-- TESTO ESTRATTO --
——————————

E’ quanto sta accadendo nel sottobosco produttivo d’Italia. Un ecosistema che sta dando spazio una nuova forma di imprenditorialità, fatta di gente creativa, appassionata e “digitale”: gli artigiani 2.0.

Impara l’arte e mettila da parte

Michele, un mio amico economista, mi ha girato i dati presentati a Roma nel corso della convention annuale Giovani Imprenditori Confartigianato.

Le 132 pagine che compongono il report, la cui lettura è vivamente consigliata, trovano una degna sintesi in performance economiche poco incoraggianti in tutta l’area euro e disoccupazione dilagante.

Detta in 2 righe, la situazione è questa: le ultime stime del Governo nel Documento di Economia e Finanza 2013 ritoccano al ribasso la dinamica del PIL (con un calo del 2,4% rispetto al 2012). Fanno peggio dell’Italia solo Grecia (-6,0%) e Portogallo (-3,7%). Sul mercato del lavoro la situazione non è migliore: secondo l’ultima rilevazione Eurostat di febbraio 2013 il tasso di disoccupazione destagionalizzato in Italia arriva all’11,6%, con una crescita di 1,5 punti percentuali nell’ultimo anno.

——————————

Voci di una raccolta:

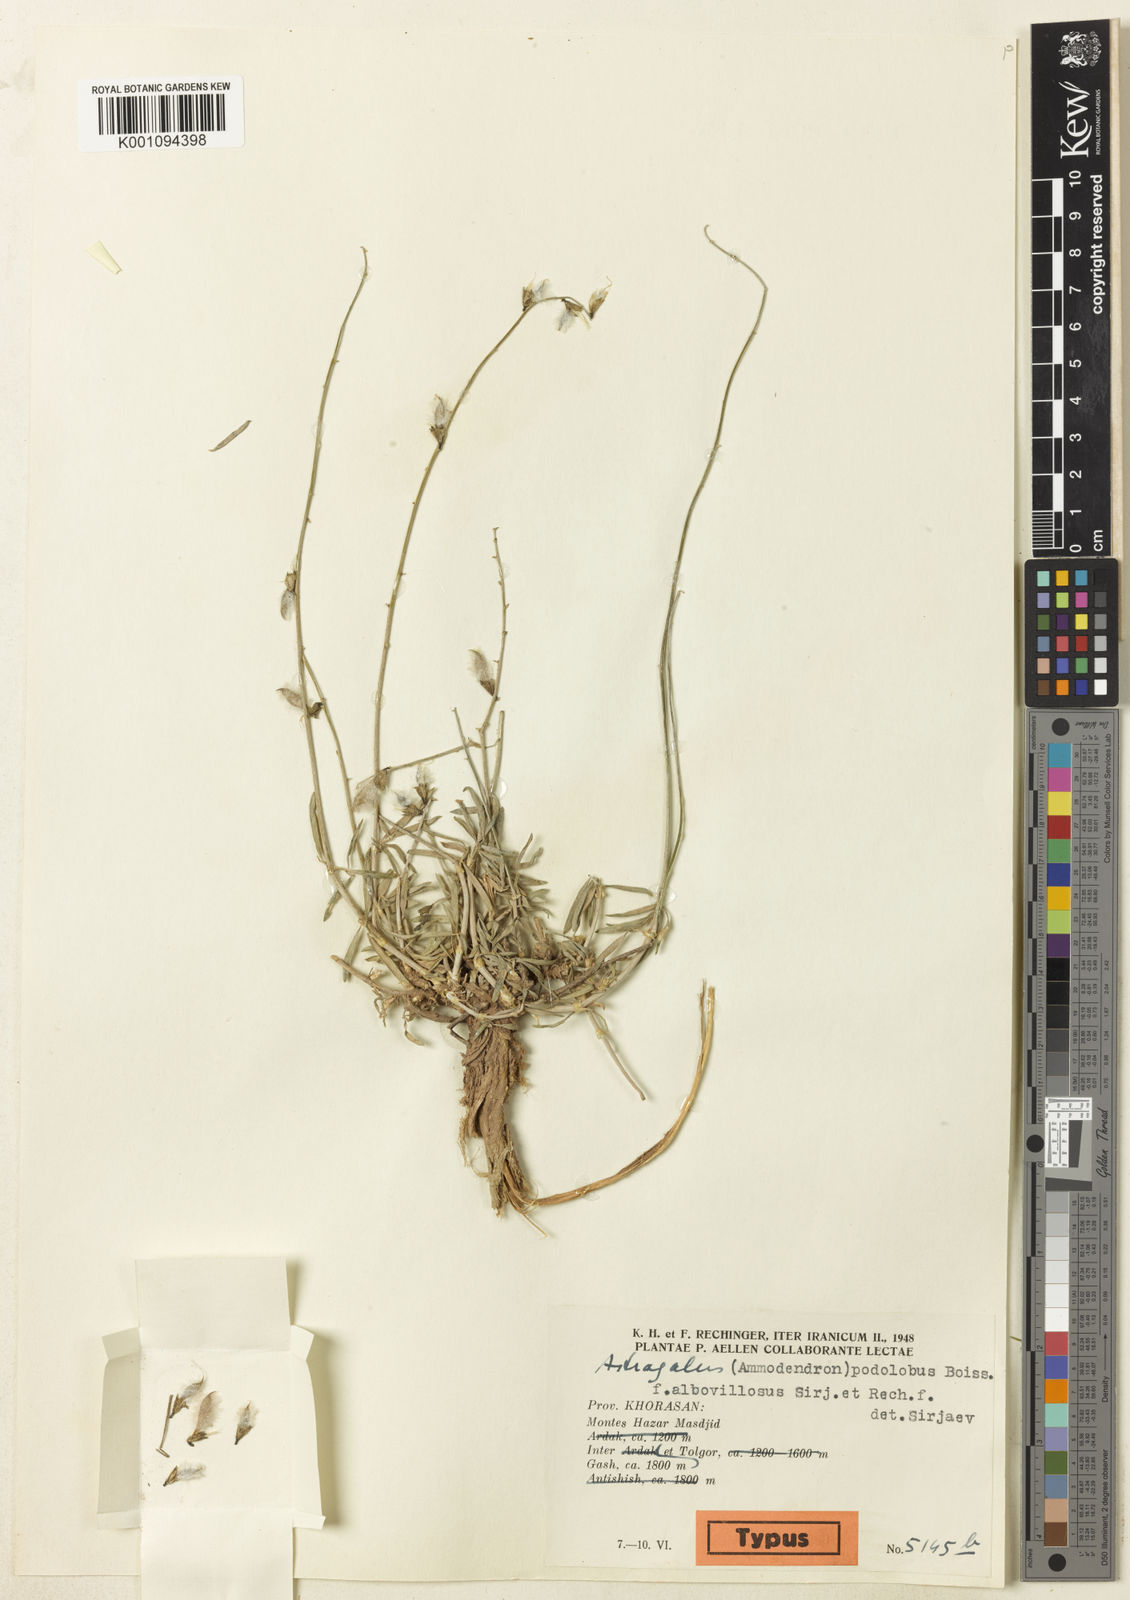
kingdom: Plantae
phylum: Tracheophyta
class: Magnoliopsida
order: Fabales
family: Fabaceae
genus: Astragalus
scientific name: Astragalus
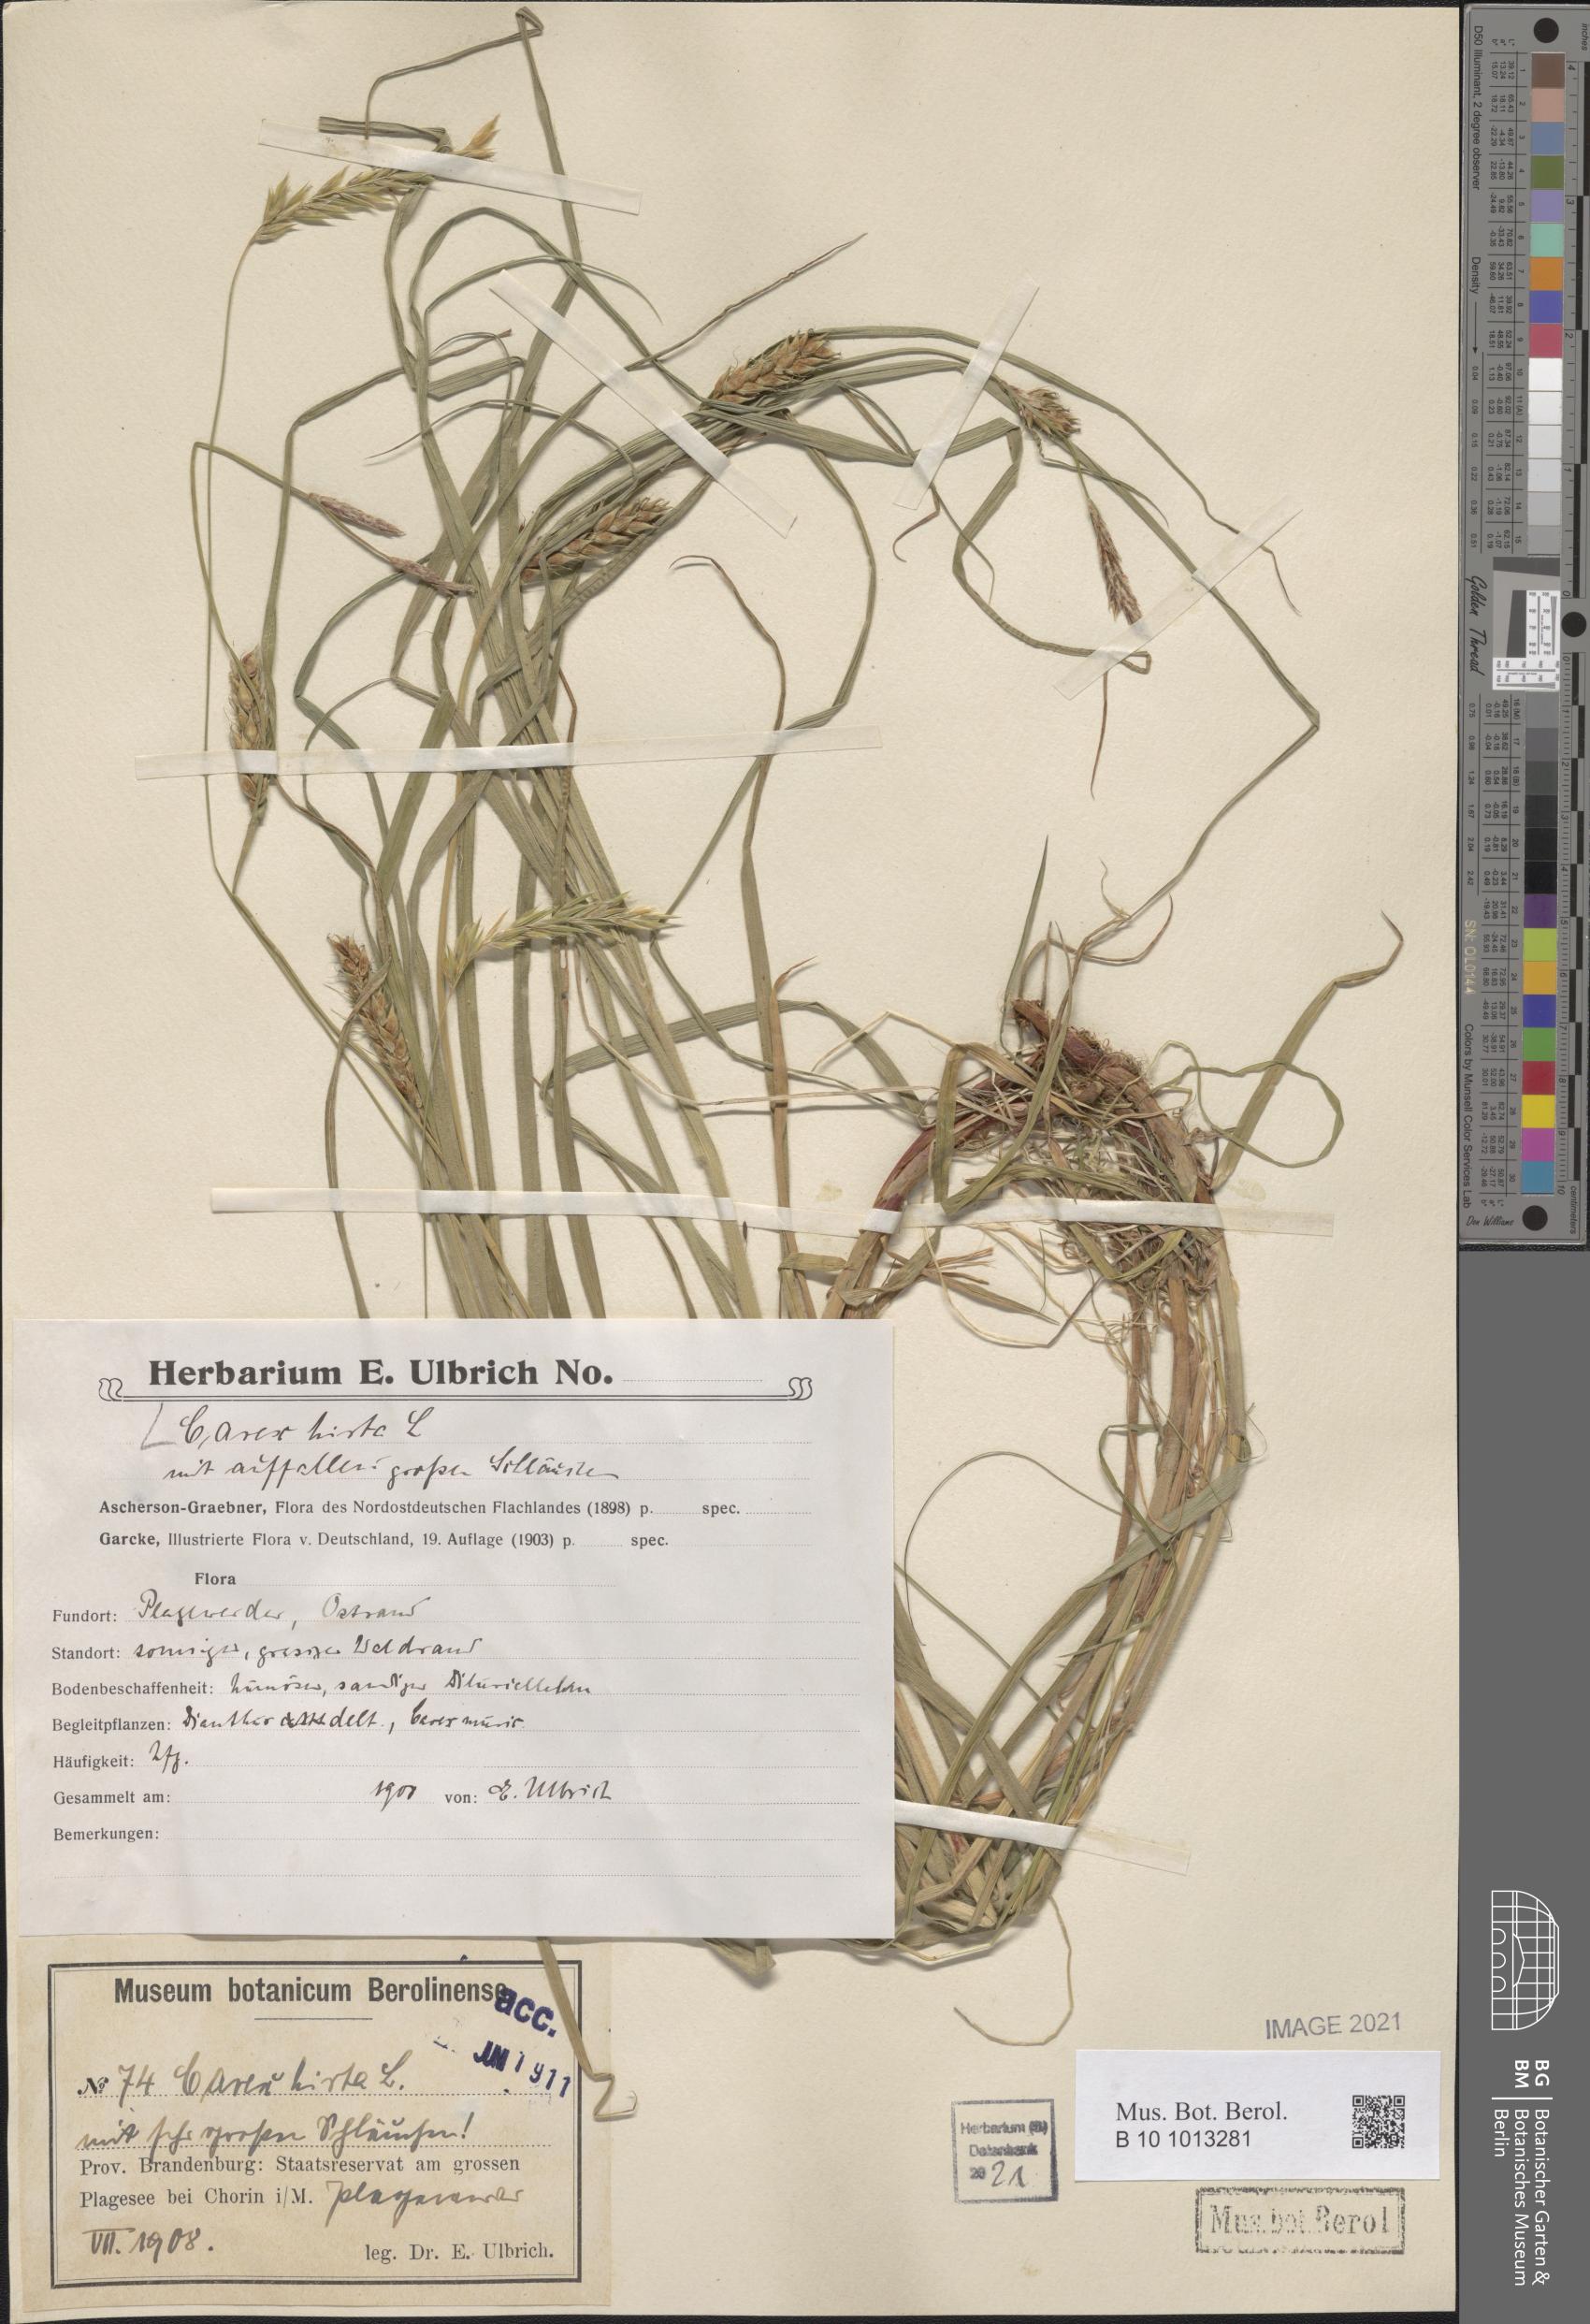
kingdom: Plantae
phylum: Tracheophyta
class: Liliopsida
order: Poales
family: Cyperaceae
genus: Carex
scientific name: Carex hirta
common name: Hairy sedge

——————————

-- CONSEGNE --
a) Nel testo estratto, di quanto cala il PIL rispetto al 2012 secondo le ultime stime del Governo?
b) Sostituisci "genus" con "genere" nelle voci, dalla riga che contiene "genus: Astragalus" fino alla fine delle voci inclusa. Riporta soltanto queste righe, tralasciando le immagini.
Le voci non hanno alcun legame con il testo estratto.

-- RISPOSTE COMPLETE --
a) Del 2,4%.

b)
genere: Astragalus
scientific name: Astragalus
kingdom: Plantae
phylum: Tracheophyta
class: Liliopsida
order: Poales
family: Cyperaceae
genere: Carex
scientific name: Carex hirta
common name: Hairy sedge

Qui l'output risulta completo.